Still, these women have successfully postponed being removed from the country by other means.
“Any immigrant who is specially asking for asylum is going to exercise their rights, whatever their right is, to keep from being deported to what they believe would be certain death. Our government is basically punishing them for doing that,” says Carol Anne Donohoe, an attorney who is representing several of the women detained at Berks. “What more vulnerable population could you target?”
“We’ve been threatened by immigration, doctors and a psychologist here in the center. They are threatening us that if we continue the hunger strike we will be weak and the government would have to take custody of our children. Supposedly, psychologist and doctors are there to help you, not to make you give up faster."
On Tuesday, the women in the hunger strike, who now call themselves Madres Berks, released another statement: “While we are happy that some of our compañeras have been released, we are outraged that they discriminate against others.
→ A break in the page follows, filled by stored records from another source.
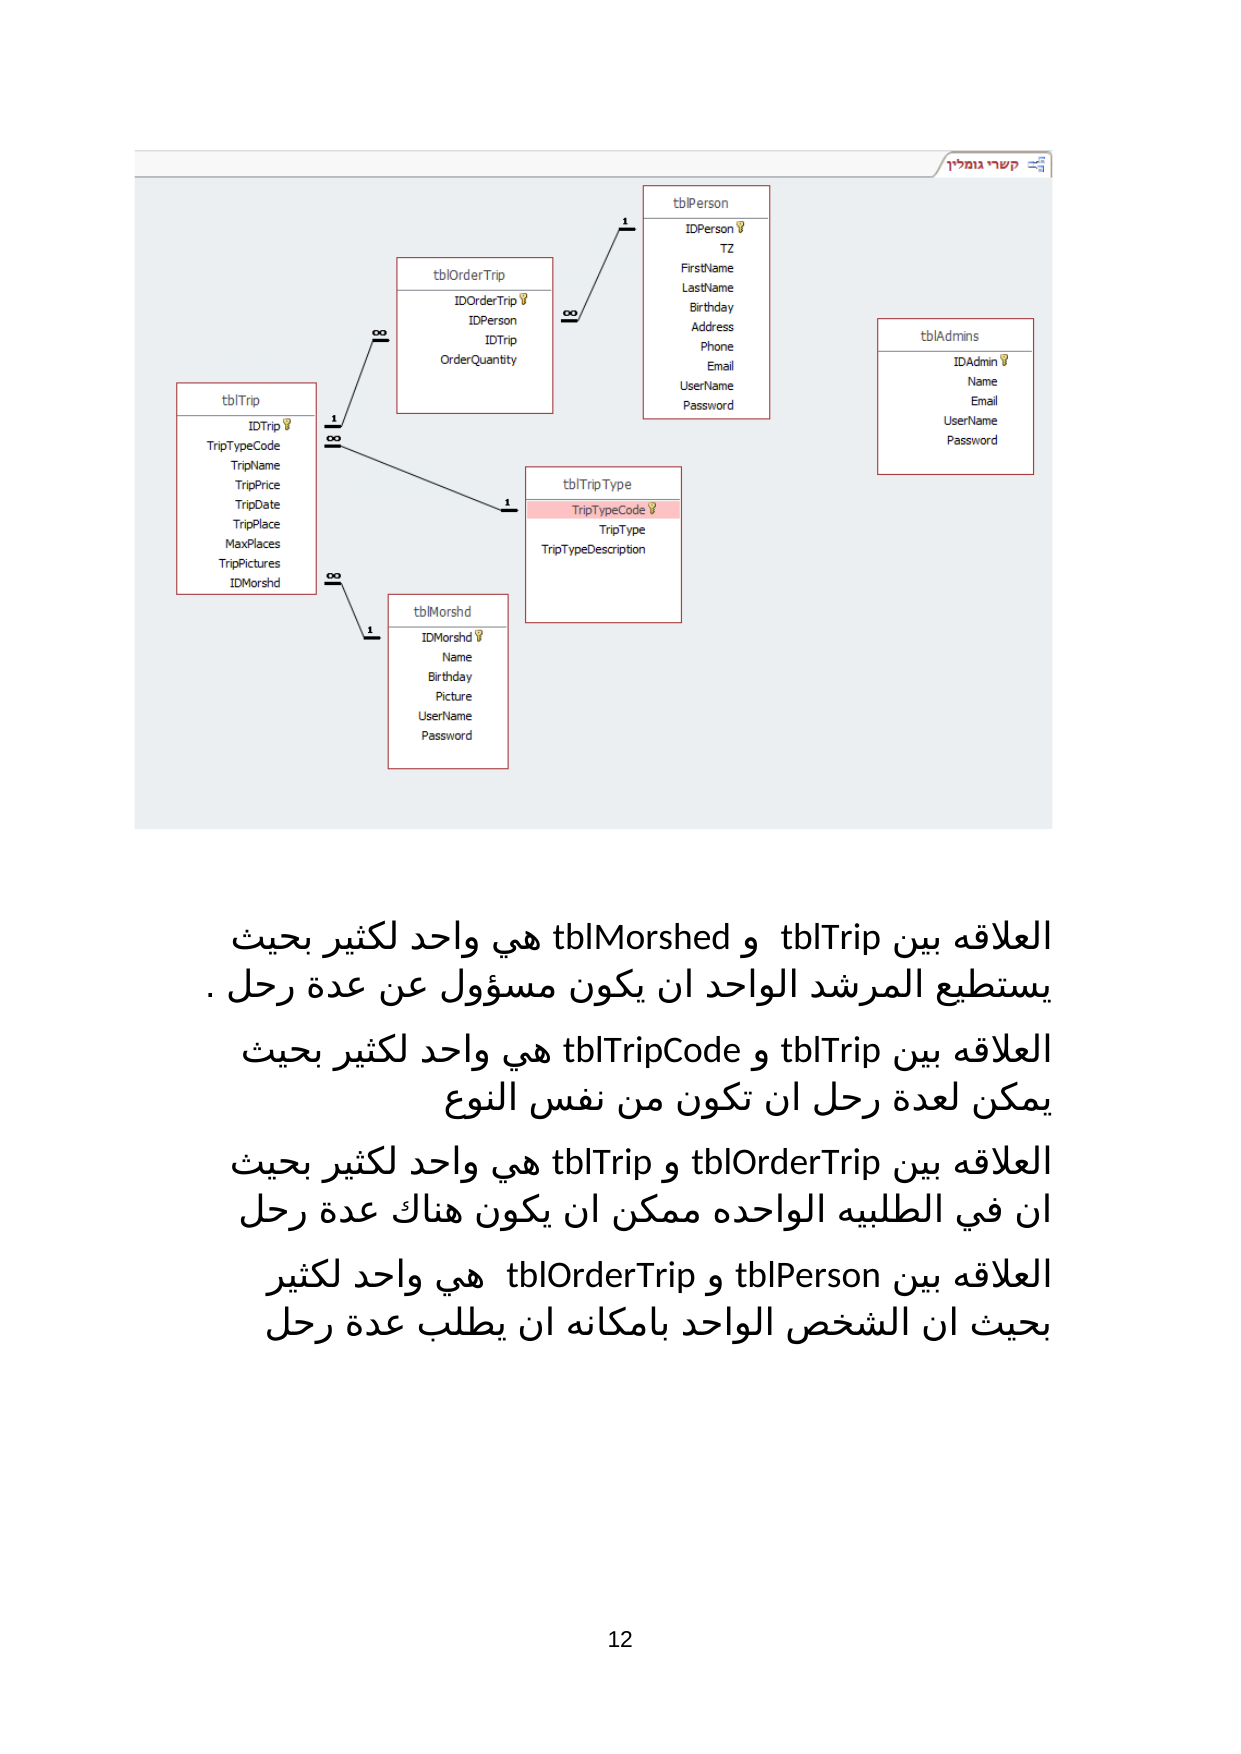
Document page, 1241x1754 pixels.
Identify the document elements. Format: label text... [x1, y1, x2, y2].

text العلاقه بين tblTrip و tblMorshed هي واحد لكثير بحيث يستطيع المرشد الواحد ان يكون مسؤول عن عدة رحل . [187, 913, 1053, 1006]
picture [134, 150, 1053, 829]
text العلاقه بين tblOrderTrip و tblTrip هي واحد لكثير بحيث ان في الطلبيه الواحده ممكن ان يكون هناك عدة رحل [187, 1138, 1053, 1231]
text العلاقه بين tblTrip و tblTripCode هي واحد لكثير بحيث يمكن لعدة رحل ان تكون من نفس النوع [187, 1026, 1053, 1118]
text العلاقه بين tblPerson و tblOrderTrip هي واحد لكثير بحيث ان الشخص الواحد بامكانه ان يطلب عدة رحل [187, 1251, 1053, 1343]
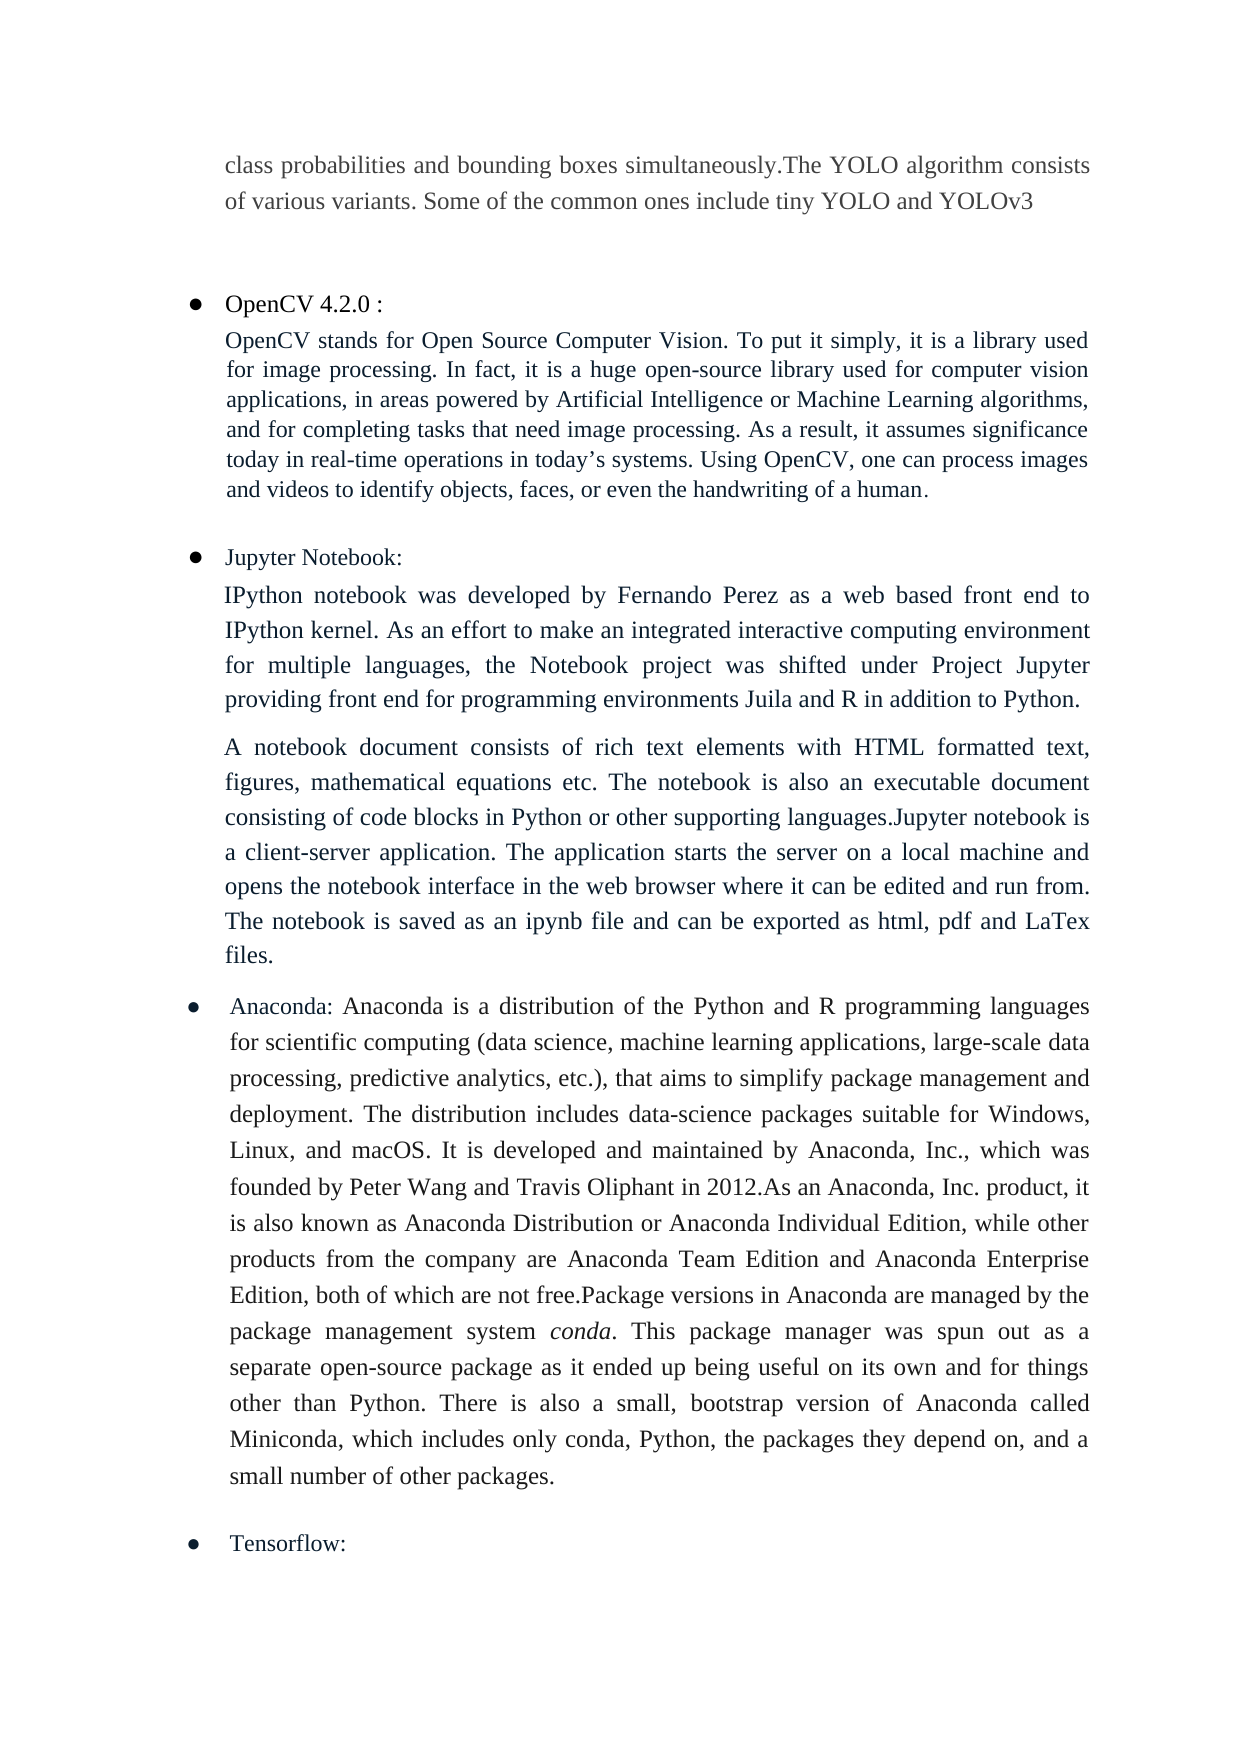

The officials say they cannot do anything for those of us who are part of the federal case, they discriminate against us because we had the courage to ask for help from the federal courts to fight for our cases.”
Donohoe represented two of the women who are not part of the ACLU lawsuit. They did not pass their credible fear interviews, but were recently released from Berks.
When asked about the women’s allegations of retaliation based on them being part of the ACLU lawsuit, ICE said they couldn’t comment on pending litigation.
ICE says Berks is not a secure facility — that the women and children held there are not being detained — because families are free to leave. In a statement presented in court this June, Joshua G. Reid, an assistant field office director for ICE in Pennsylvania, said: “There are no physical impediments to a resident departing the facility. If a resident were to leave BFRC [Berks] without authorization, however, they would be considered a fugitive and subsequently may be arrested by ICE officers, depending on the circumstances of their departure and their individual case.”
“We’re told that we have freedom, but when we go outside there’s a fence, and we’ve been told they’ll charge us criminally and it will go on our record,” says Lisseth. “The word freedom goes as far as that fence for us. After that fence we know the consequences.”